(Document layout analysis data)

• • • • •

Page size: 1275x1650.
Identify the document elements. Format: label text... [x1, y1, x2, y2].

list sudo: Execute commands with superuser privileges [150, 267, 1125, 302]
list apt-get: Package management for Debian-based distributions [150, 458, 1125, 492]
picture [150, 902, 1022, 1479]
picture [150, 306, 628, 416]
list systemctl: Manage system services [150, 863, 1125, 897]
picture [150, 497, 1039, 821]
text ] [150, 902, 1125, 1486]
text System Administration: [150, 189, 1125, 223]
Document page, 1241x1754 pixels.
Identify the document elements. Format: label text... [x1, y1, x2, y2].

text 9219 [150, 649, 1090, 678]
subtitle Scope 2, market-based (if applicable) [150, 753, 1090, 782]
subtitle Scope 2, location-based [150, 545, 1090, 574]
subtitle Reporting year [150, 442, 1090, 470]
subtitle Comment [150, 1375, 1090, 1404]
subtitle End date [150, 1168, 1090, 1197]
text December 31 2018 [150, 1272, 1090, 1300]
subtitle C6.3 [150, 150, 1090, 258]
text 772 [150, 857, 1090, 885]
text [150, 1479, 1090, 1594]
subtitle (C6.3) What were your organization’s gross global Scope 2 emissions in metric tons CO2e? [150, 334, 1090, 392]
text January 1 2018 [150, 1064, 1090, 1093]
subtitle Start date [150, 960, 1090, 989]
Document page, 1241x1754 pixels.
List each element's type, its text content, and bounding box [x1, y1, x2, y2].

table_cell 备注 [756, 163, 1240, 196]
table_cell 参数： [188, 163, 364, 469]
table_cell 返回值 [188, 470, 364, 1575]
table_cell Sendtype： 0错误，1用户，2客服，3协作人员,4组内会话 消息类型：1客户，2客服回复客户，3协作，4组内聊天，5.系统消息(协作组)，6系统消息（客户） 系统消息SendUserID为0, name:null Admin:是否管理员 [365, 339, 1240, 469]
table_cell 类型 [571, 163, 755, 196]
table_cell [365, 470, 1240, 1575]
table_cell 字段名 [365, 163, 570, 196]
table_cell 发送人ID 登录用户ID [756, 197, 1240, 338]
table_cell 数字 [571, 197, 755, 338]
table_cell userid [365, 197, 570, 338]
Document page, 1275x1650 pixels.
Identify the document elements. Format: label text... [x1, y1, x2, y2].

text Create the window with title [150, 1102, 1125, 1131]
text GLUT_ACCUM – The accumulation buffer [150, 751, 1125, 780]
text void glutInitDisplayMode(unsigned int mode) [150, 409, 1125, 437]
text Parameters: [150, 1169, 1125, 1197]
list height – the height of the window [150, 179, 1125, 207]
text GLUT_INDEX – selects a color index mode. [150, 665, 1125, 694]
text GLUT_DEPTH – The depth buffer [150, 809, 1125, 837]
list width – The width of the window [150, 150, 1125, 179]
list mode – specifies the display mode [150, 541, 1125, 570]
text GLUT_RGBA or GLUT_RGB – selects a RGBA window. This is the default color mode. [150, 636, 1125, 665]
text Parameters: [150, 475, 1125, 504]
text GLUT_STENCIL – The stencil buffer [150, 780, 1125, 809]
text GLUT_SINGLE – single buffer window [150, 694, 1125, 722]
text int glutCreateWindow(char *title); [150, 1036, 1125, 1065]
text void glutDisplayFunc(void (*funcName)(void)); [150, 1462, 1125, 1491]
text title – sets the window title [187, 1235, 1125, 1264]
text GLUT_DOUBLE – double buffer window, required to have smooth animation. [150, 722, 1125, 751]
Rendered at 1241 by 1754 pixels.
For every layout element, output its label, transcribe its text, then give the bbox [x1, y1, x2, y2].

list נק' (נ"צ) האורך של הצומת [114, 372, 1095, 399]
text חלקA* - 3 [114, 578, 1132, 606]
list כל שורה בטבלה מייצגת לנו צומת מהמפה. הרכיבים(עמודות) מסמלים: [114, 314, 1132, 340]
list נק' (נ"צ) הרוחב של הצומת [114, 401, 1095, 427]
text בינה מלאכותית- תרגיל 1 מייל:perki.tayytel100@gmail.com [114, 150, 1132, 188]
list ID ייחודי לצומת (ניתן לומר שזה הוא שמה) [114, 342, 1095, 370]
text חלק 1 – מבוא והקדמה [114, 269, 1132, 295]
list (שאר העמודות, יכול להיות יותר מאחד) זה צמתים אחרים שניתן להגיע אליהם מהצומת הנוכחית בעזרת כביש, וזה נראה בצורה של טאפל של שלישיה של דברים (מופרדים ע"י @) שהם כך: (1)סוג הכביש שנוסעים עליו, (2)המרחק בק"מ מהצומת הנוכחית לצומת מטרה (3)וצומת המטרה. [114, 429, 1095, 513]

• • • • •

PROMPT
Please tally the lines in the data above containing the string "pixels", and give the number alone.

OUTPUT FOR THIS EXERCISE
4